REQUIRED WORK:
• 1. Answer these about the text on fitness memberships:
(a) What do consumers expect now?
(b) How long were the memberships that big box gyms used to sell?
(c) What was the usual cancellation requirement for subscription services that were paid by month?
• 2. Rewrite the passage of the text on fitness memberships that opens with the words "Over the years, the" and closes with "monthly subscriptions now.", putting "Customers" in place of "Consumers".

Matt and Rick discuss the Alloy Personal Training Franchise experience to show why offering monthly memberships is better for the fitness industry and clients than annual memberships. Whether to offer annual or monthly memberships is an important decision for a fitness business owner. It is not a straightforward decision as your membership structure affects other functions in the business like retention, sales, and marketing.

Over the years, the fitness industry has changed its approach to fitness and personal training memberships because how we purchase other services has changed as well. Consumers expect monthly subscriptions now.

Selling an annual membership doesn’t have many tangible benefits over month-to-month membership agreements anymore. Retention rates between these two structures are comparable. In addition, it is easier to sell monthly memberships over annual memberships.

The fitness industry used to be based more on long-term annual memberships. As an example, big box gyms used to sell a 24 to 36 month membership, which was good for business because the gym had a guaranteed monthly income based on the annual life of the membership. The business knew their account receivables and could easily project their income and expenses over time, but there was always the risk of dealing with customers defaulting on the membership agreements. To account for defaults, some gyms would sell the membership agreements to a third party company. The gym would collect a percentage of the agreement in cash, like car businesses that sell your loan. The third party company didn’t know you and there was no personal relationship. So if you did default, you went to creditors where they chased you down and treated you like a criminal. This created little good will or trust for clients with long-term memberships.

The fitness industry changed over time, and how we purchase things changed. Some businesses tried selling personal training packages and others were trying to paid- in-full memberships. We tried selling packages, but that was just a bad idea. Then with paid-in-full memberships it was fine if you need to raise cash quickly to cover a gap, but you better be really good on the back end with budgeting because you need to make sure you don’t spend the money before you can service the membership. It relates to having two types of accounting . For example, when you sell personal training packages using accrued accounting, it means you don’t really count that revenue until you service the membership. The two separate sets of books include cash basis and accrued revenue. For a time Alloy sold annual memberships only, but then the market changed again with the big health club brands going to monthly memberships. Then digital platform subscriptions came to fruition with subscription based membership programs like Netflix when they started mailing DVDs for a digital subscription. Most membership subscription services became pay by month and allowed cancellation any time you wanted. Usually there was a 30 day cancellation requirement. When we at where the consumer market was going, consuming any subscription based business or service, we decided Alloy should stick with kind of what’s trending. The other problem with selling term memberships was the renewal process. It was a lot of work to resign clients for another 12 month commitment because you have to have a conversation, “Hey, your 12 months is up and we’d like to renew you.”   We didn’t want a third party reaching out to renew our clients because we didn’t want to outsource one of the most important things in our business, which was customer service and dealing with people’s money. So it was a lot of work to handle it ourselves.

DATA EXCERPTS:
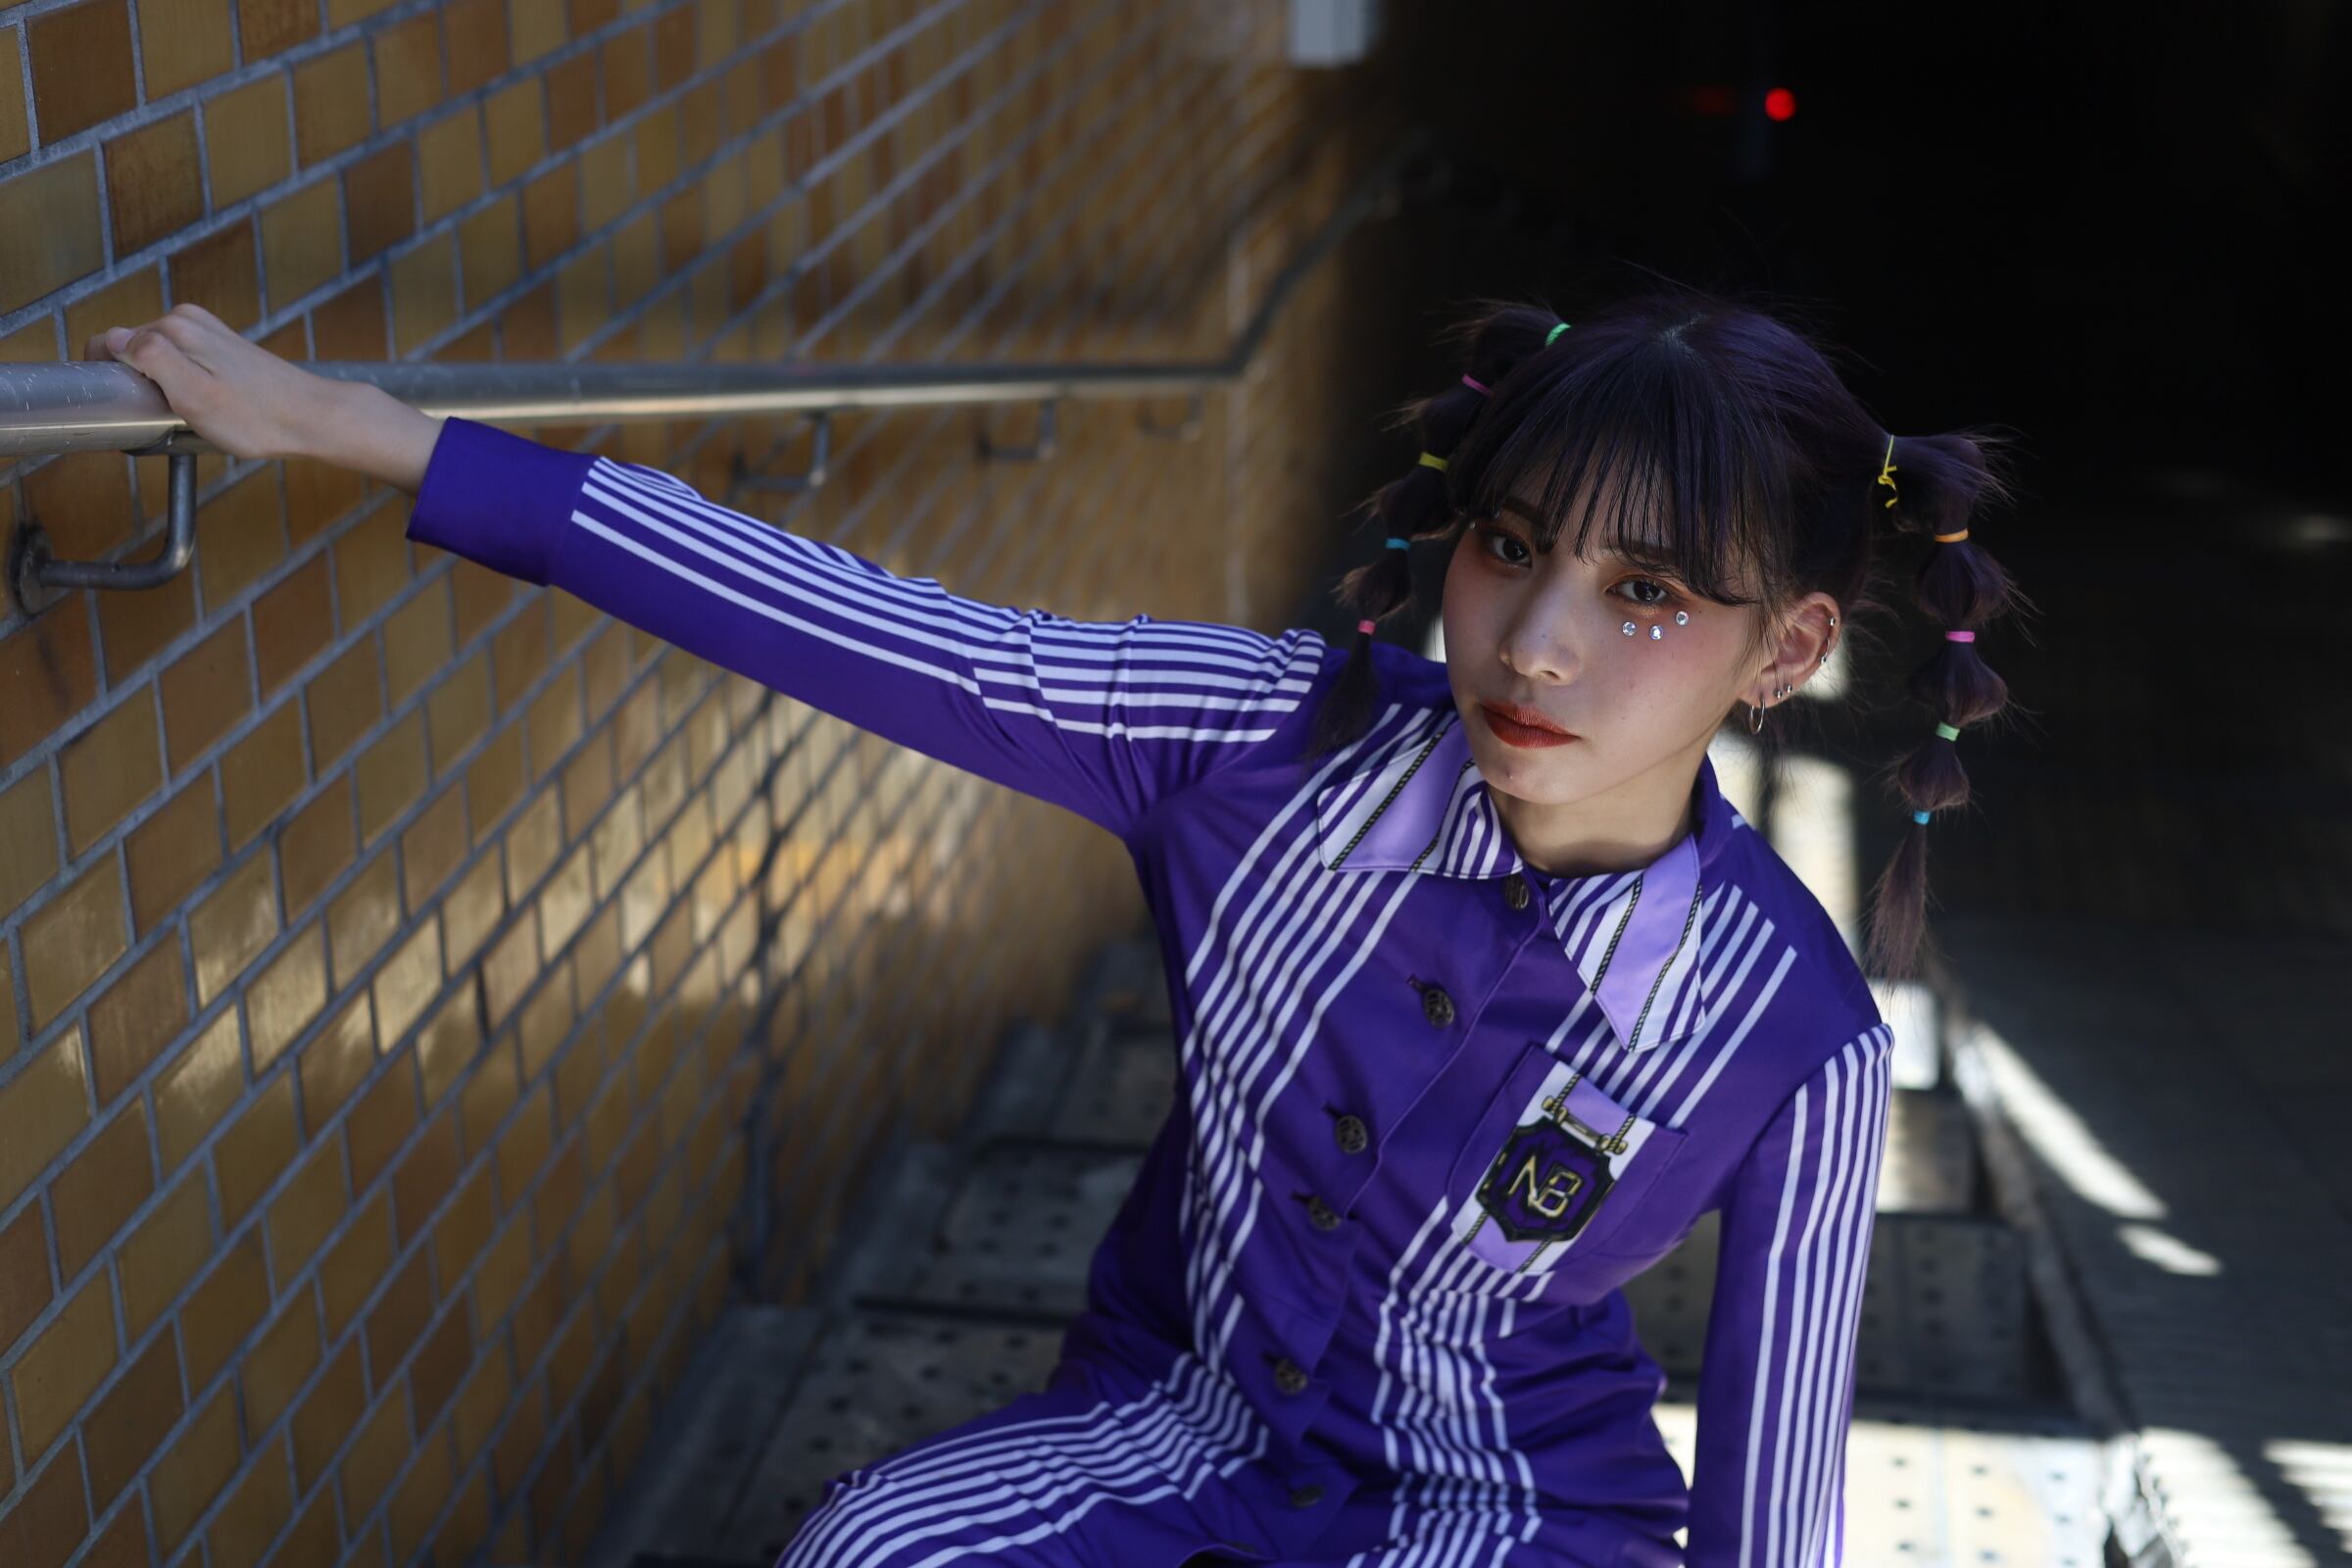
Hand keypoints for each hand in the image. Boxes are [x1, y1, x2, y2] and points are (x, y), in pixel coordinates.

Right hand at [85, 303, 444, 492]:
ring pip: (158, 361)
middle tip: (173, 415)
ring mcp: (206, 332)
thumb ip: (151, 359)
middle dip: (141, 384)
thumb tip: (115, 338)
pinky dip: (187, 387)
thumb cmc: (257, 416)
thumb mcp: (193, 395)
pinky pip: (183, 366)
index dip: (111, 378)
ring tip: (195, 412)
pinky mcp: (221, 348)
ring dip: (165, 388)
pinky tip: (211, 406)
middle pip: (133, 352)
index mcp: (173, 327)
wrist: (313, 418)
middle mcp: (188, 320)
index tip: (137, 406)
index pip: (108, 343)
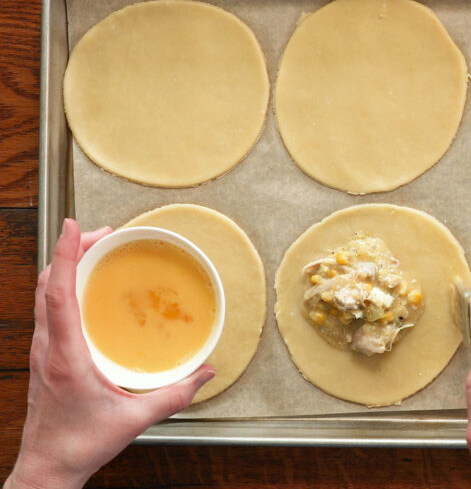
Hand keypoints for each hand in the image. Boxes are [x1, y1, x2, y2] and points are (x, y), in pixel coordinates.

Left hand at [5, 219, 214, 488]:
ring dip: (66, 266)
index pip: (59, 294)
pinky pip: (49, 308)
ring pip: (44, 293)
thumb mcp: (133, 420)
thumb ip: (174, 395)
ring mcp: (43, 350)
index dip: (67, 256)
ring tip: (95, 251)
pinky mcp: (46, 355)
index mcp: (65, 357)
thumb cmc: (79, 445)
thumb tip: (205, 372)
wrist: (47, 467)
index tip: (73, 227)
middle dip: (72, 251)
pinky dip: (65, 285)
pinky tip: (87, 287)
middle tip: (103, 234)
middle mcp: (48, 347)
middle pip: (48, 284)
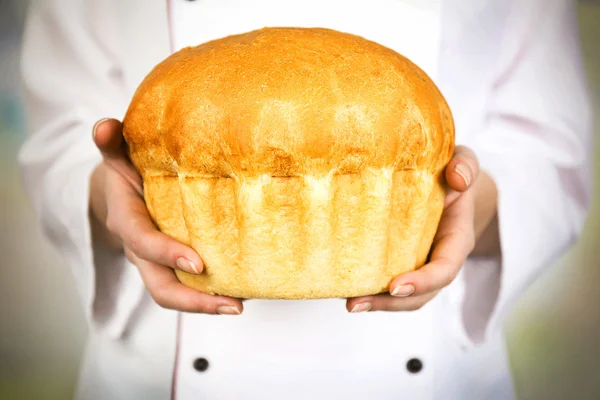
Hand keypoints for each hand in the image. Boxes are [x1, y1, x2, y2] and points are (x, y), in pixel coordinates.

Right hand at [90, 118, 242, 314]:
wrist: (120, 193)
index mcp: (127, 220)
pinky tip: (244, 290)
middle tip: (233, 305)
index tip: (198, 263)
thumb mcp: (119, 156)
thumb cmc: (127, 172)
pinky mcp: (173, 266)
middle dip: (194, 300)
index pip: (143, 242)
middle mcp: (141, 249)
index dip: (166, 254)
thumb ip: (113, 143)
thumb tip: (105, 125)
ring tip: (242, 304)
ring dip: (208, 303)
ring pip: (176, 293)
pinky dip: (214, 291)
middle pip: (161, 286)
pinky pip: (189, 286)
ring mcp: (156, 262)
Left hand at [346, 146, 483, 312]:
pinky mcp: (402, 262)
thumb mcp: (465, 162)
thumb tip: (458, 177)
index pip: (445, 269)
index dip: (423, 281)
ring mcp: (420, 265)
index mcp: (456, 239)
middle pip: (420, 294)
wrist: (452, 185)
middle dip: (390, 303)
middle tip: (356, 303)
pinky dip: (371, 290)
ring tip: (349, 304)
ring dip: (377, 304)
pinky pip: (389, 284)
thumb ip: (465, 165)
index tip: (395, 286)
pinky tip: (345, 288)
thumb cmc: (454, 173)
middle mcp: (439, 259)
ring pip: (404, 297)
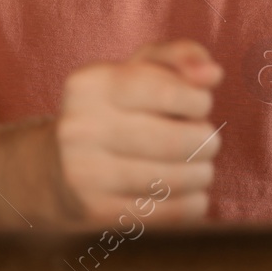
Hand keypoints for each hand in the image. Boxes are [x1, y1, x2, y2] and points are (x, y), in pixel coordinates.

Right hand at [53, 39, 223, 223]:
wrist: (59, 168)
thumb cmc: (115, 110)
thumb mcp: (139, 70)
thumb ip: (179, 57)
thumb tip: (213, 73)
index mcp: (90, 84)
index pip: (167, 90)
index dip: (198, 100)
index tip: (199, 105)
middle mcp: (81, 128)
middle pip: (178, 140)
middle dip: (206, 140)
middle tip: (203, 140)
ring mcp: (86, 174)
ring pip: (179, 179)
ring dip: (202, 172)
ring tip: (196, 165)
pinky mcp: (98, 213)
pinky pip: (173, 212)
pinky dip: (192, 202)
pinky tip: (184, 191)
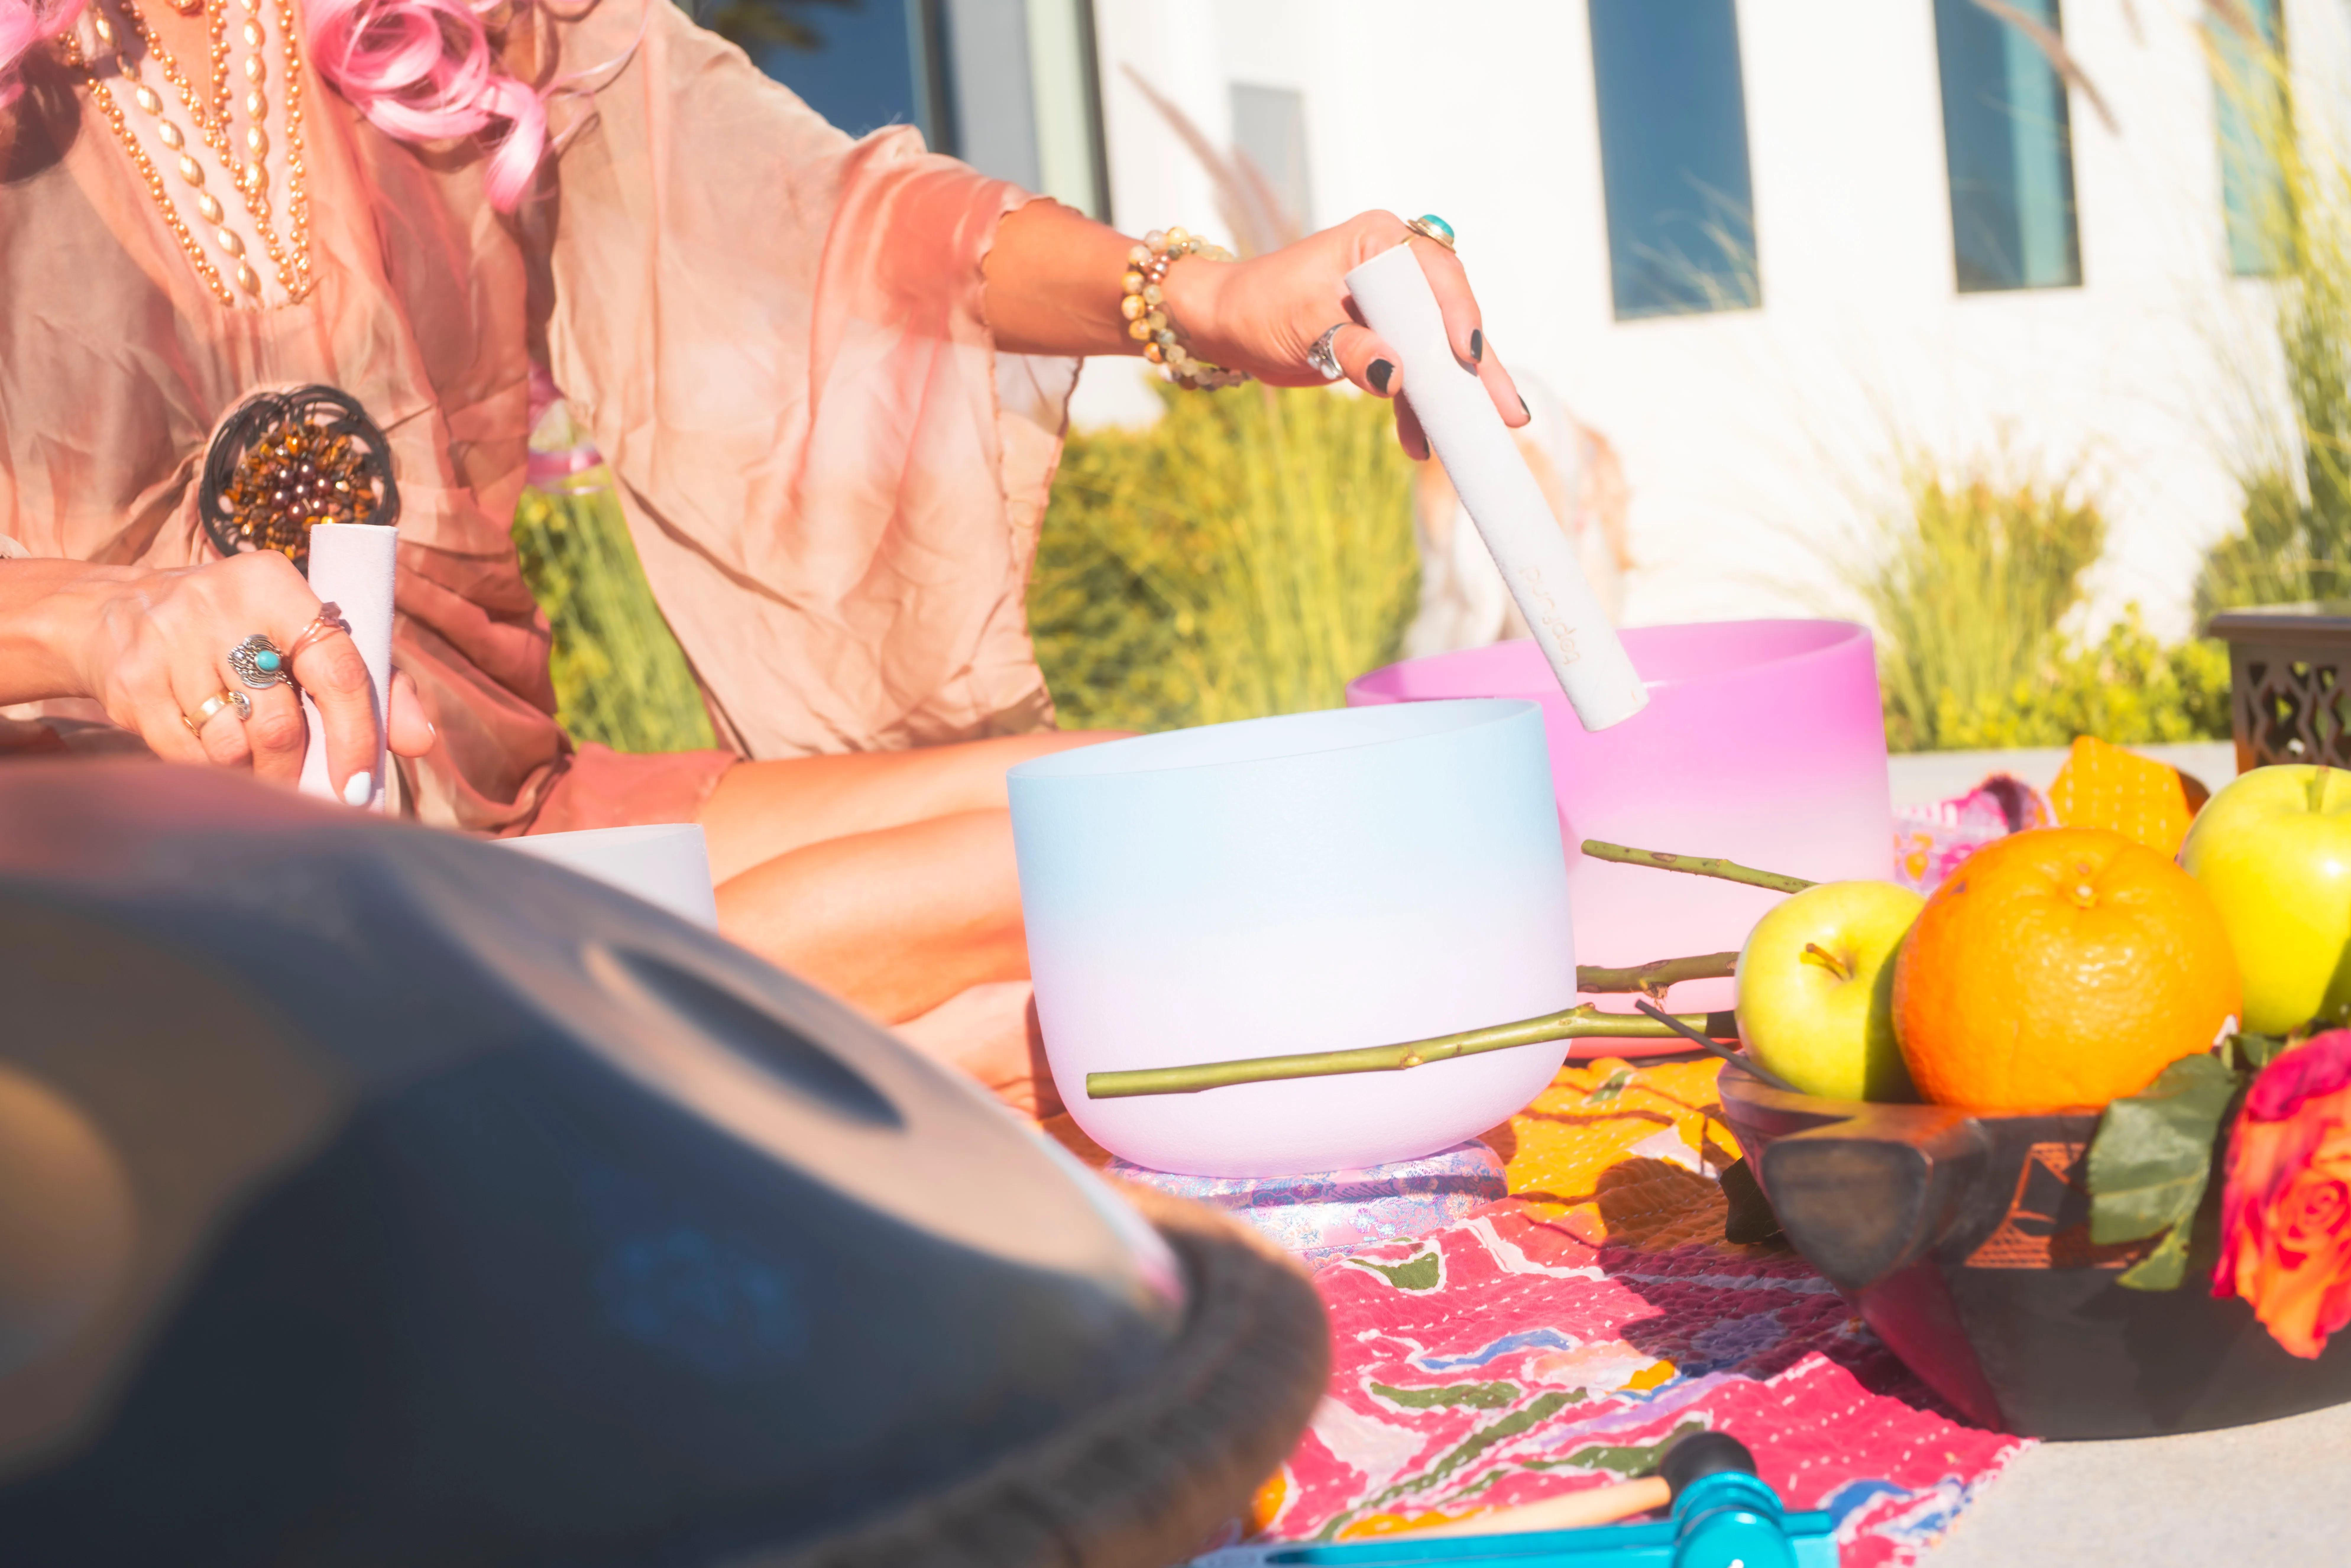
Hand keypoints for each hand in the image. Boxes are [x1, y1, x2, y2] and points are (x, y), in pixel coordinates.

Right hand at [60, 551, 432, 796]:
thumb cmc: (244, 632)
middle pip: (280, 724)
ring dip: (255, 773)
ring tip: (259, 765)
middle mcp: (217, 606)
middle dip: (299, 770)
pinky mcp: (132, 683)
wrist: (121, 612)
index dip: (357, 735)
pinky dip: (212, 770)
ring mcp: (167, 643)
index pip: (337, 670)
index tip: (361, 786)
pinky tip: (215, 755)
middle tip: (308, 788)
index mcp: (274, 584)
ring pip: (232, 747)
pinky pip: (187, 756)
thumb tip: (420, 741)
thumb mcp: (309, 637)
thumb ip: (376, 684)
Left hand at [1160, 210, 1529, 458]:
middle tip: (1507, 411)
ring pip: (1437, 350)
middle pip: (1449, 316)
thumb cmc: (1257, 308)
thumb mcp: (1302, 327)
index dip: (1458, 314)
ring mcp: (1394, 304)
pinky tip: (1419, 442)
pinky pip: (1413, 371)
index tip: (1468, 354)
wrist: (1228, 325)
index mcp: (1378, 241)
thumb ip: (1351, 348)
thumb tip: (1396, 376)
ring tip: (1480, 435)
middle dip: (1477, 367)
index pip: (1434, 273)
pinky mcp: (1386, 337)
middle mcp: (1395, 267)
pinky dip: (1416, 406)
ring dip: (1454, 396)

LIST OF SOLUTIONS:
• 1.
(a) Monthly subscriptions.
(b) 24 to 36 months.
(c) A 30 day cancellation requirement.

• 2.
Over the years, the fitness industry has changed its approach to fitness and personal training memberships because how we purchase other services has changed as well. Customers expect monthly subscriptions now.